A petition demanding the deportation of pop icon Justin Bieber has found no real comment from the White House. The official statement from the White House was instead intended to inform the petitioners that the issue was actually beyond the concerns of the White House. Issued on April 18, the statement literally said “sorry to disappoint” and sided with the 20-year old singer.
The petition seeking that Bieber be deported as well as his Green Card be revoked, found support from over a 100,000 people who signed the petition. Kicking up huge media attention, the petitioners demanded that the native Canadian singer leave the United States after he was arrested in January 2014 in Miami. The singer was charged with Driving Under Influence (DUI).
The petitioners felt that Bieber was misrepresenting them in the world pop culture arena. Accusing Bieber of being a reckless, dangerous, drug abusive and destructive, they demanded that he be deported from the U.S. and that his green card be revoked. The petitioners did not stop there: They dubbed Bieber not just a threat to the safety of the people of the U.S, but also a bad example for the youth. The petition wound up with a demand to remove him from their society.
The statement coming out from the White House clearly washed its hands off the issue: It said that since there were “other” federal agencies that could comment on Bieber’s case, they were going to leave it to those agencies. Citing the terms of participation of We the People, it pointed out that the White House may refuse to comment on certain matters like law enforcement, adjudicatory, procurement or other similar issues that fall within the jurisdiction of federal agencies or departments. Simply put, the White House had no comment on Justin Bieber’s deportation.
However, the White House statement continued saying they were happy to see that the petitioners cared about the issues in immigration. Labeling the current system as “broken,” the statement said that a number of employees tricked the system by employing workers without the right documentation. According to the statement, there are an estimated 11 million people who do earn their living through under-the-table payments.
Acknowledging that this state-of-affairs was not the route to a healthy U.S. economy, the White House statement felt that an immigration reform powered by common sense was the answer to leveling the field for everyone. It felt that this was not just morally correct, but also the best thing for the country.
Immigration reform has been predicted by independent economists to further the U.S. economy. They feel that over the next 20 years, the reforms would reduce the country’s deficits by nearly one trillion dollars: The statement trains the focus back onto Bieber by comparing that figure to 100 billion copies of Bieber’s debut album or 12.5 billion concert tickets.

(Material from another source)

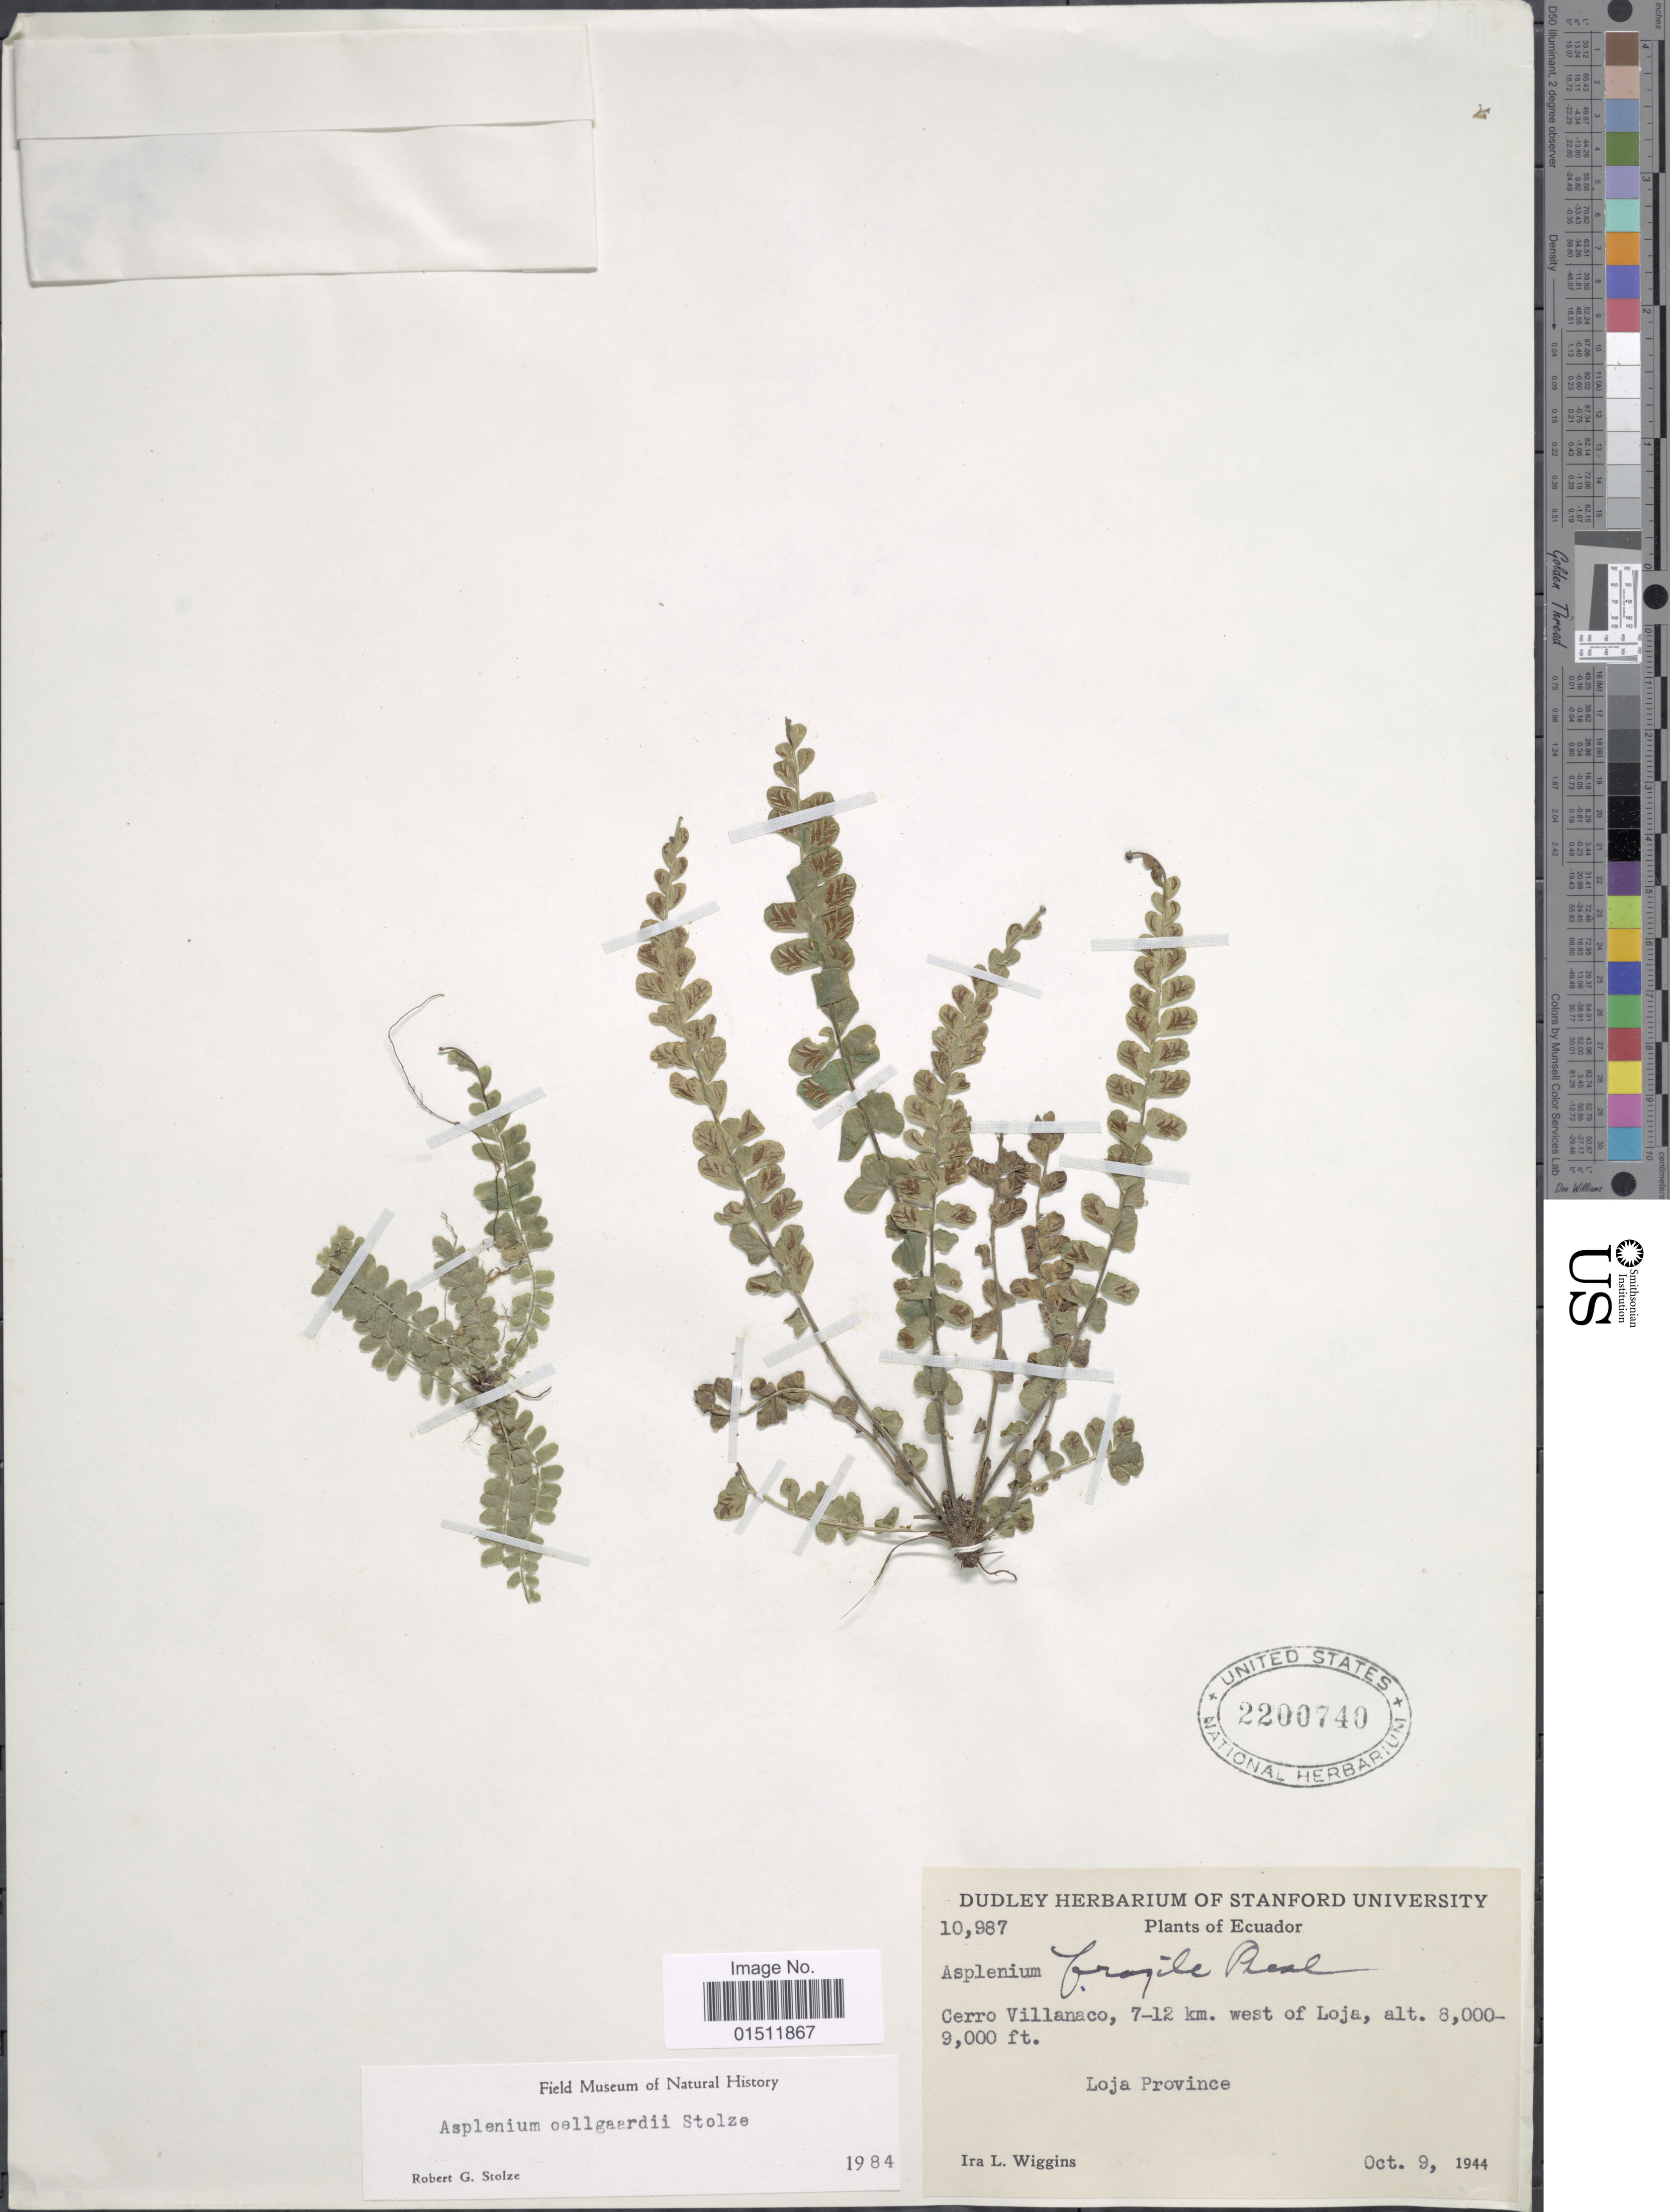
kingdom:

It’s not just the White House that had nothing to comment over the petition to deport Justin Bieber: Neither the singer nor his music schedule seem to have taken a set-back with all the attention the petition has garnered over the past four months. He is back in the studio recording; he was seen cozying up to Selena Gomez at Coachella just a few days ago, when he also took to the stage for a surprise performance with Chance The Rapper.